Professor Burnham said in his Report, "The remarkable steadiness of the air, and the continued succession of nights of almost perfect definition, are conditions not to be hoped for in any place with which I am acquainted, and judging from the previous reports of the various observatories, are not to be met with elsewhere."

Meantime, even before Congress gave the land in 1876, Mr. D. O. Mills, one of the first trustees, had visited Professor Holden and Professor Newcomb at Washington to determine about the general plans for the Observatory. It was agreed that the latter should go to Europe to investigate the matter of procuring the glass necessary for a large reflector or refractor.
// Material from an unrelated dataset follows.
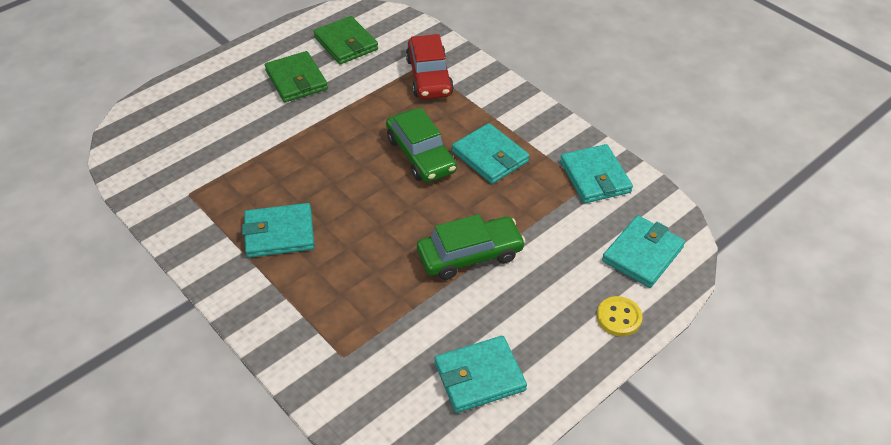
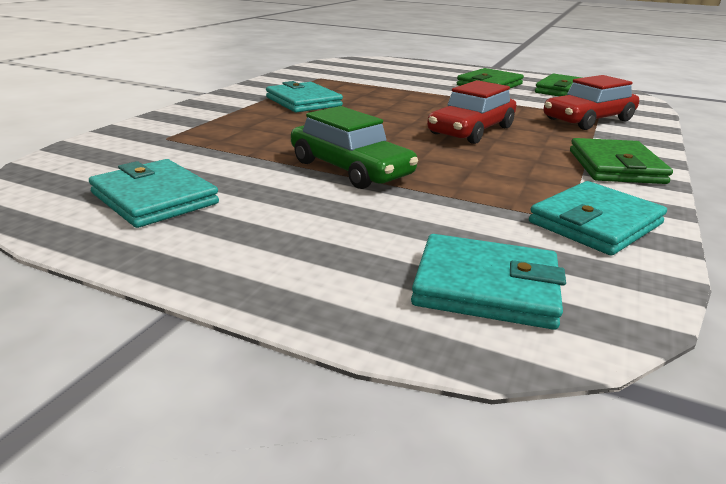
camera: 65 degrees right, 20 degrees down
(420, 155) = (471, 130): green car -> red car
(490, 156) = (521, 158): turquoise wallet -> none
(524, 120) = (615, 167): none -> green wallet
(619, 317) = (318, 283): yellow button -> none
It was finally decided that a refracting telescope was the best for the study of double stars and nebulæ, the moon's surface, etc., giving more distinctness and brilliancy, and being less subject to atmospheric disturbance.
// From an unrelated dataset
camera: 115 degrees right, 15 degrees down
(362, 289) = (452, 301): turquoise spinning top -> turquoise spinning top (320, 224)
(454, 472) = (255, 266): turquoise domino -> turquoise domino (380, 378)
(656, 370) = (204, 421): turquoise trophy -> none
Professor Newcomb experienced much difficulty in Europe in finding a firm ready to undertake to make a glass for a telescope larger and more powerful than any yet made. The firm of M. Feil & Sons, Paris, was finally chosen. Professor Newcomb wrote an interesting report of the process of making the glass.
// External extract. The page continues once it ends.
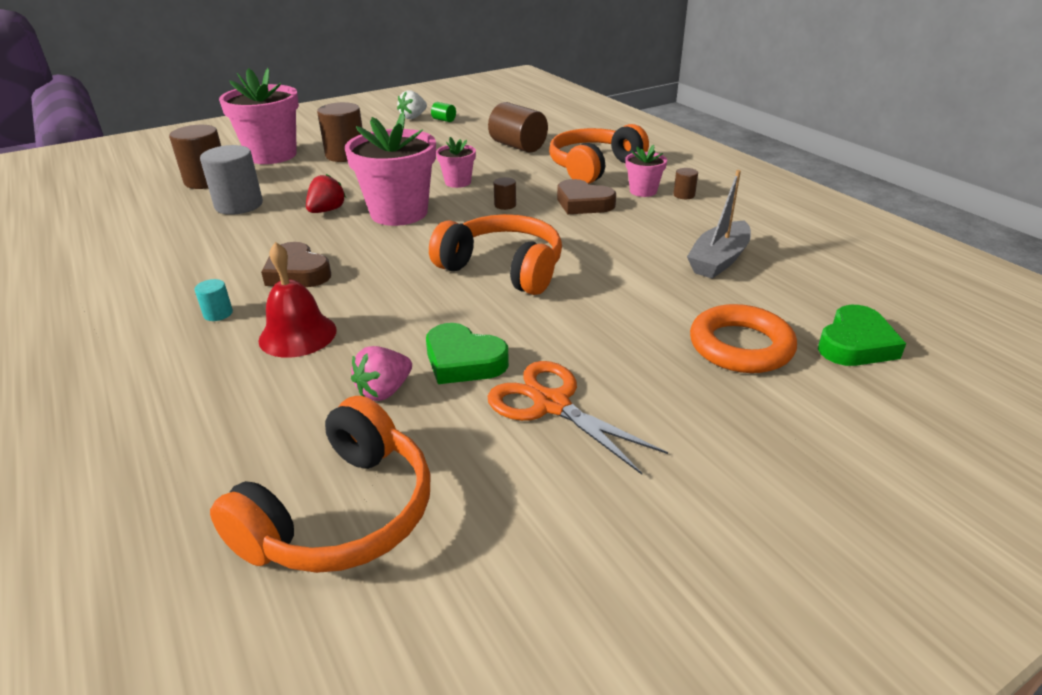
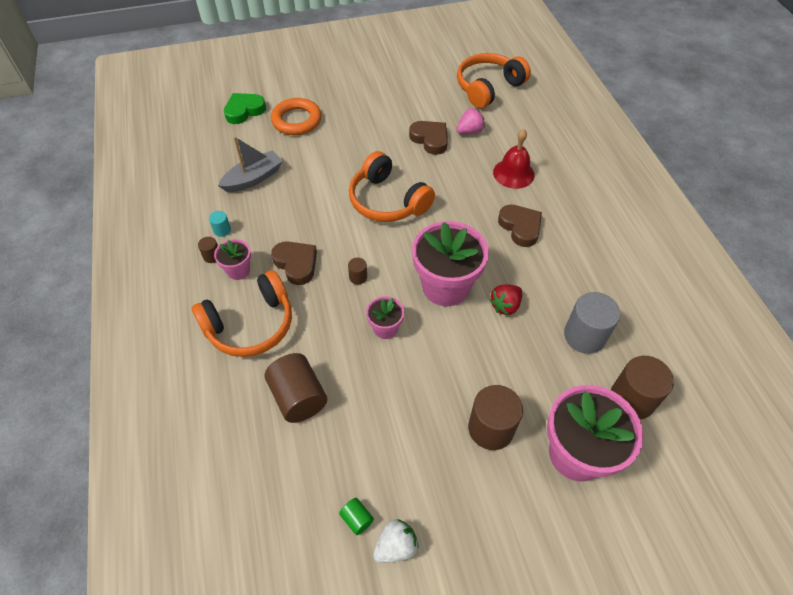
camera: 165 degrees left, 20 degrees up
(218, 314) = (562, 199): turquoise cylinder -> turquoise cylinder (222, 230)
(463, 361) = (430, 139): green heart -> brown heart
(551, 404) = (399, 111): orange scissors -> none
"The materials," he said, "are mixed and melted in a clay pot holding from five hundred pounds to a ton, and are constantly stirred with an iron rod until the proper combination is obtained. The heat is then slowly diminished until the glass becomes too stiff to be stirred longer. Then the mass, pot and all, is placed in the annealing furnace. Here it must remain undisturbed for a period of a month or more, when it is taken out; the pot and the outside parts of the glass are broken away to find whether a lump suitable for the required disk can be found in the interior.

"If the interior were perfectly solid and homogeneous, there would be no further difficulty; the lump would be softened by heat, pressed into a flat disk, and reannealed, when the work would be complete. But in practice, the interior is always found to be crossed in every direction by veins of unequal density, which will injure the performance of the glass; and the great mechanical difficulty in the production of the disk is to cut these veins out and still leave a mass which can be pressed into a disk without any folding of the original surface."

The glass for a telescope is usually composed of a double convex lens of crown glass, and a plano-concave lens of flint glass. M. Feil & Sons made and shipped the latter, which weighed three hundred and seventy-five pounds, but broke the crown glass in packing it. Then during three years they made twenty unsuccessful trials before obtaining a perfect glass.

The cutting away of the clay pot and outside glass is a tedious process, requiring weeks and even months. No ordinary tools can be used. The pieces are "sawed by a wire working in sand and water.... When it is done," says Professor Newcomb, "the mass must be pressed into the shape of a disk, like a very thin grindstone, and in order to do this the lump must first be heated to the melting-point, so as to become plastic. But when Feil began to heat this large mass it flew to pieces." He took more and more time for heating, and finally succeeded.

The noted firm of Alvan Clark & Sons of Cambridge, Mass., did the polishing and shaping of the lenses, a labor requiring great skill and delicacy of workmanship. The objective glass was ordered in 1880, and reached Mount Hamilton late in 1886, having cost $51,000. It weighs with its cell 638 pounds. The Clarks would not undertake any larger objective than thirty-six inches. This was six inches larger than the great glass which they had made for the Imperial Observatory at Pulkowa, near St. Petersburg in Russia.

The glass, though an important part of the telescope, was only one of many things to be obtained. In 1876 Captain Richard S. Floyd, president of the Lick trustees, himself a graduate of the United States Naval Academy, met Professor Holden in London; and the latter became the planner and adviser, throughout the construction of the buildings and the telescope. Captain Floyd visited many observatories, and carried on a vast correspondence, amounting to several thousand letters, with astronomers and opticians all over the world.

Professor Holden was a graduate of West Point, had been a professor of mathematics in the navy, one of the astronomers at the Washington Observatory, in charge of several eclipse expeditions sent out by the government for observation, a member of various scientific societies in Europe as well as America, and associate member of the Royal Astronomical Society of England, and well-fitted for the position he was afterwards called to fill,—the directorship of the Lick Observatory. For some time he was also president of the University of California.